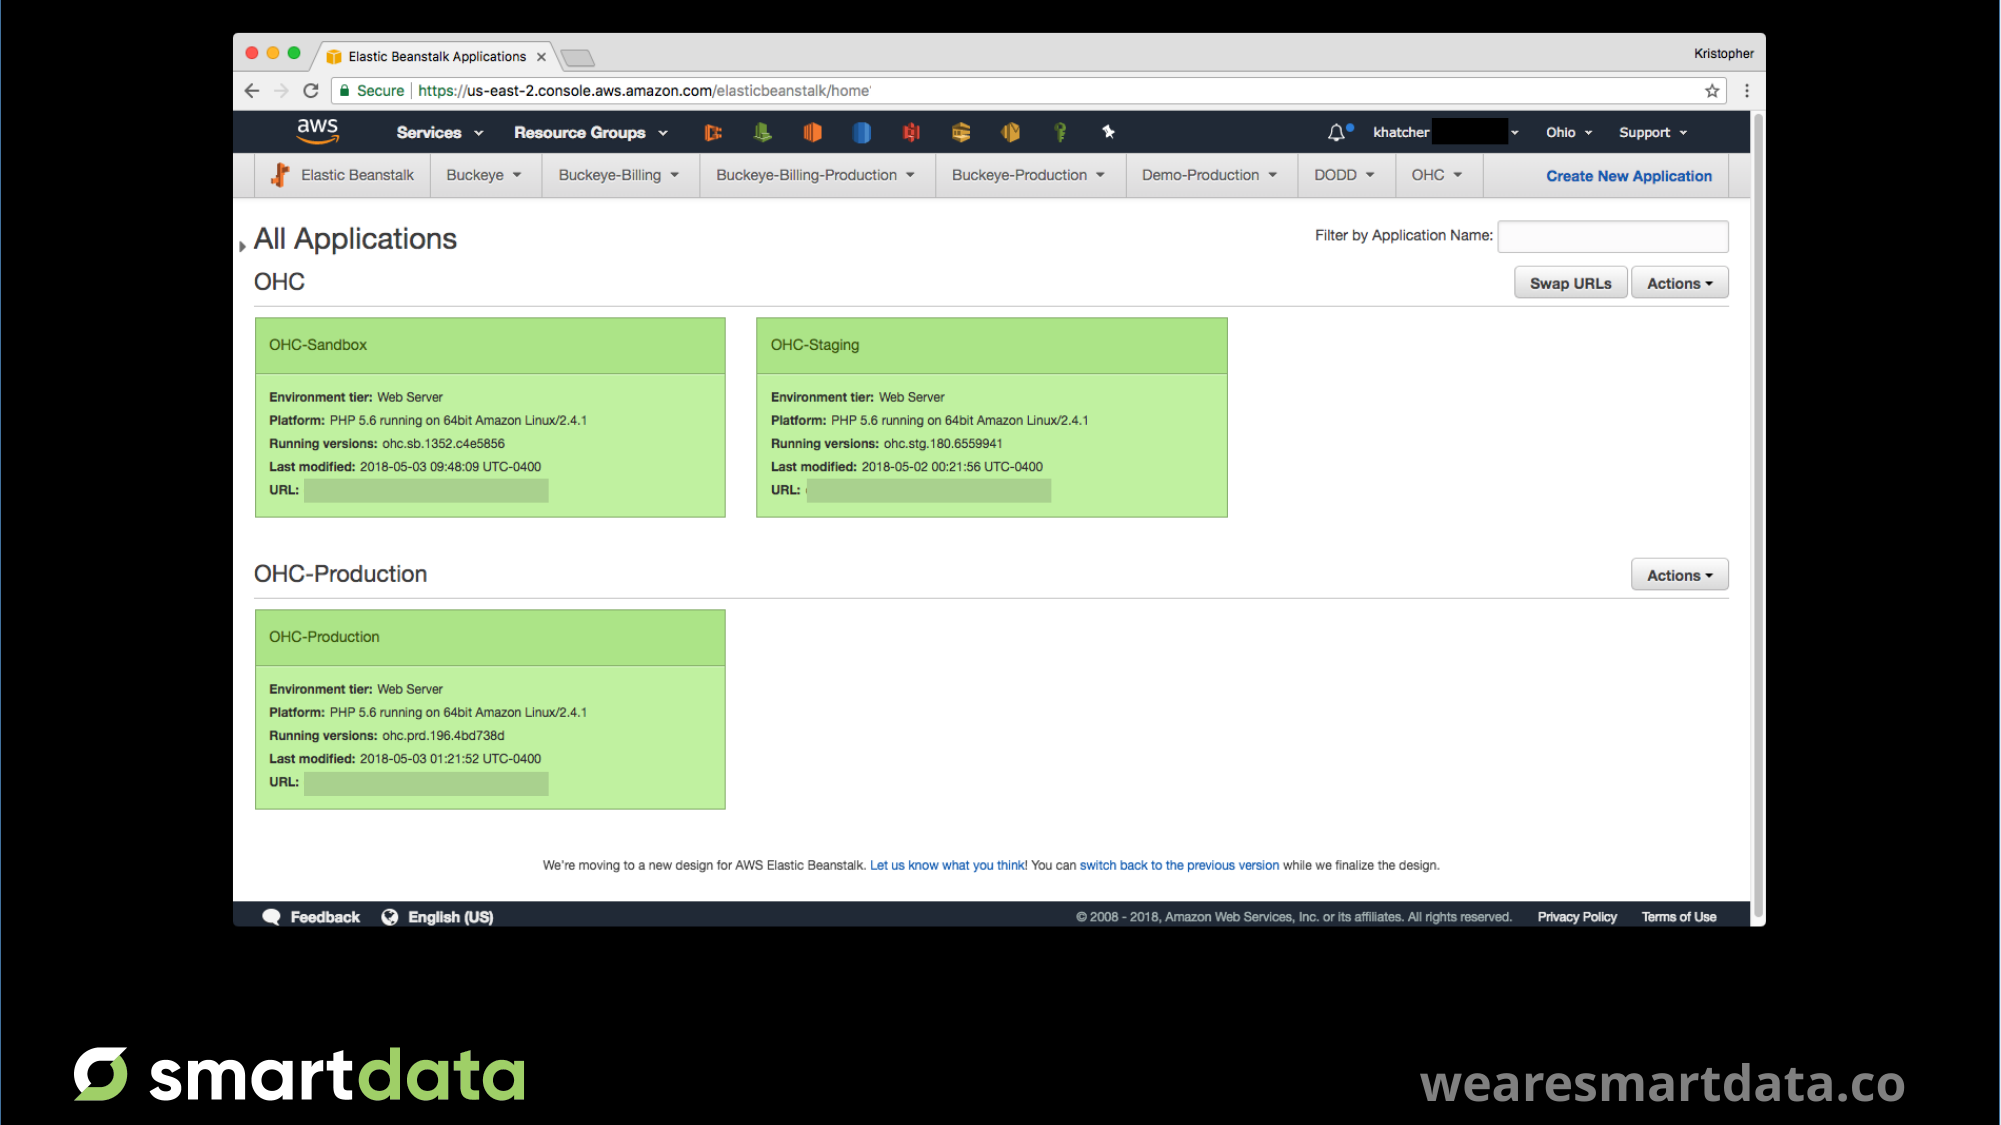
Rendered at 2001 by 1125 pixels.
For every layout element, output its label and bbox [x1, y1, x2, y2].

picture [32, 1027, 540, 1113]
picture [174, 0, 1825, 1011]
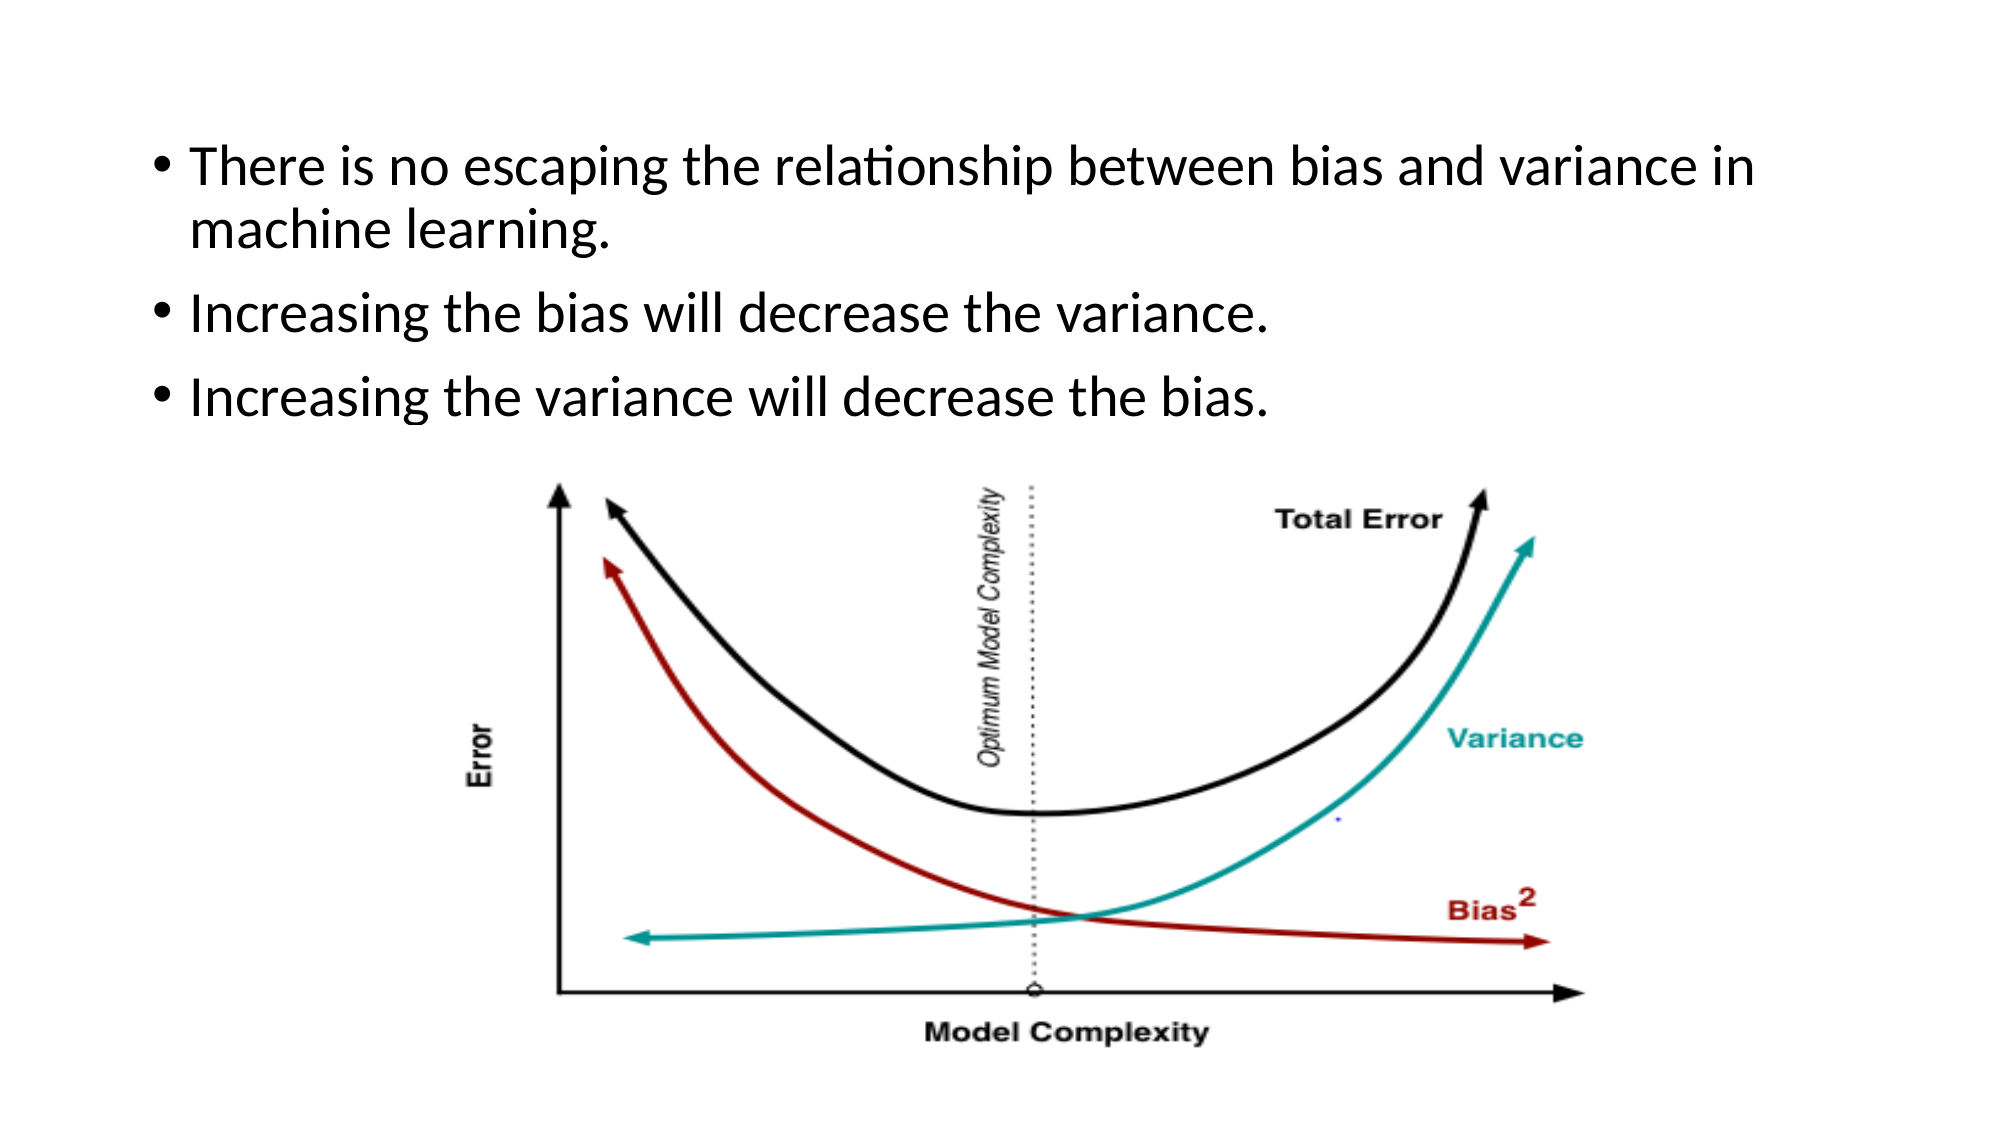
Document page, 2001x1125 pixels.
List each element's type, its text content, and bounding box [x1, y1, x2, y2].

→ **EXERCISE DIRECTIONS**: Once the line with "Document page, 2001x1125 pixels." is found, write out that line and every one after it through the last line of the records, exactly and with nothing else.

→ **SOLVED PROBLEM**:
Document page, 2001x1125 pixels.
List each element's type, its text content, and bounding box [x1, y1, x2, y2].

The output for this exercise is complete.